O diálogo do italiano com Edward Wilson e a cena do Natal são dois dos melhores momentos de um ator que vem caindo em descrédito e tenta ressurgir detrás das câmeras. Robert DeNiro pode fazer um filme parado (e a trilha sonora da dupla Zavos & Bruce Fowler prejudica a visão que se tem deste termo), mas jamais desinteressante, por resgatar a valorização do auto-entendimento do espectador e sua atenção presa aos tempos mais importantes do filme (entretanto, ele não precisa colocar o esquemático “pisque e perca” de Stephen Gaghans da vida).

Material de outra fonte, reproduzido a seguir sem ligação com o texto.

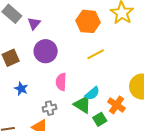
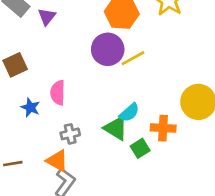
purple circle: (46, 51) -> (108, 49), moved
pink semicircle: (61, 82) -> (58, 93), moved
orange cross: (116, 105) -> (163, 128), turned -30

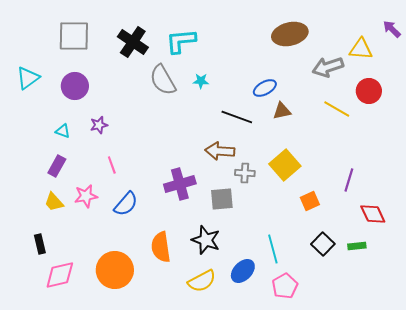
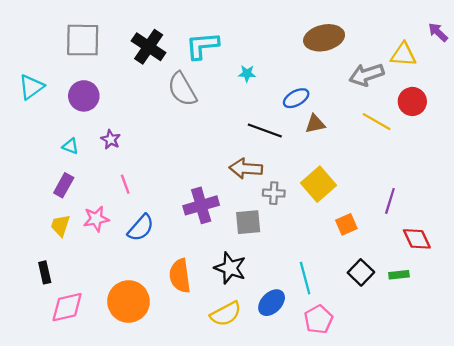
cyan star: (201, 81) -> (247, 74), moved
purple star: (99, 125) -> (111, 139), turned -30
yellow trapezoid: (54, 202) -> (60, 226), turned 60

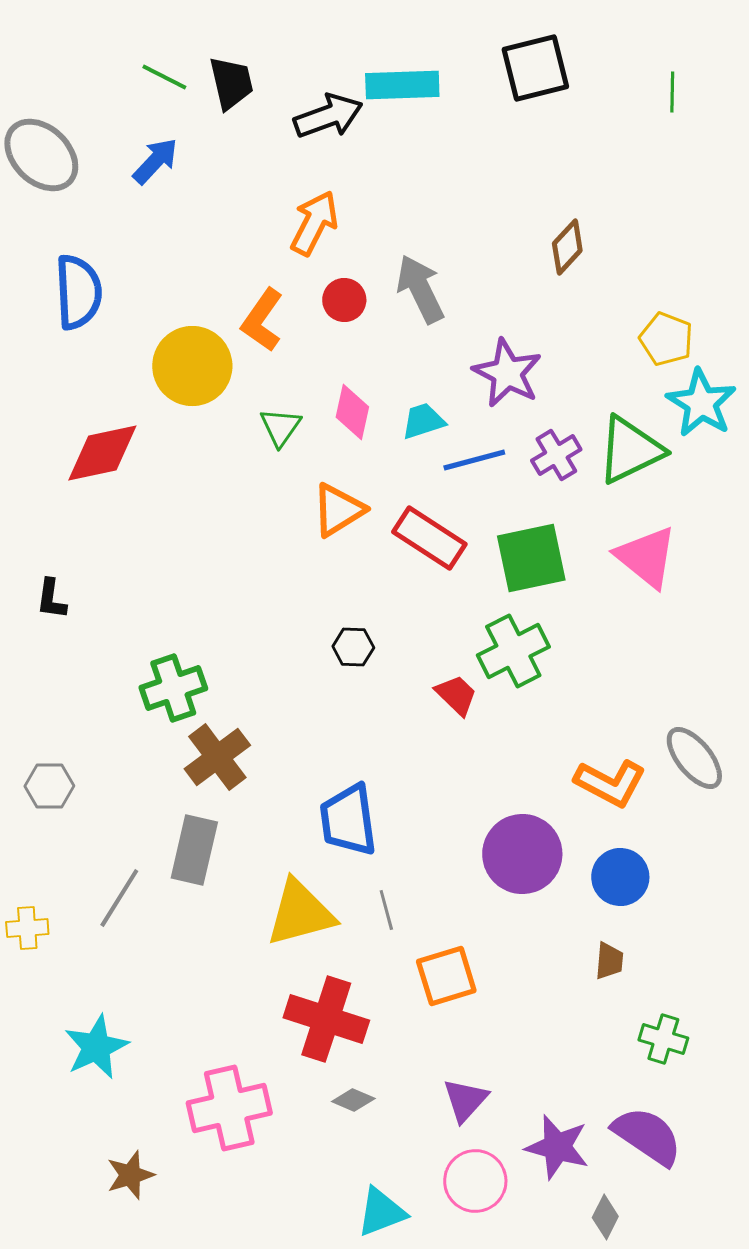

O aspecto positivo do roteiro, logo, está associado à direção, o que mostra uma leitura habilidosa de DeNiro. Há, entretanto, levantamentos negativos, principalmente no encontro de tempo esperado – o momento de 1961 ao qual o filme tanto se lançava e as gravações audiovisuais num hotel africano -, deixando em dúvida a real necessidade das interferências nos momentos inicias do episódio. Bem como a veia familiar de Edward Wilson; Angelina Jolie dá os esperneios e Eddie Redmave tem lances imaturos demais – eu queria socá-lo a todo momento, sem saber o porquê -, a evolução temporal é mal distribuída até pelas características técnicas do filme (a maquiagem só presta na cena em que o verdadeiro russo refugiado aparece) e fiquei com uma sensação um tanto quanto esquisita enquanto corriam os créditos (mais uma vez, sob uma péssima colocação inicial de trilha, desfazendo qualquer vontade de continuar a meditar diante a tela).

Resumidamente, O Bom Pastor não traz toda a velha vontade em correr aos cinemas para assistir a um novo suspense envolvendo sociedades secretas e afins, mas revela que, apesar de poucas, há ainda iniciativas valorizáveis nesse gênero na contemporaneidade.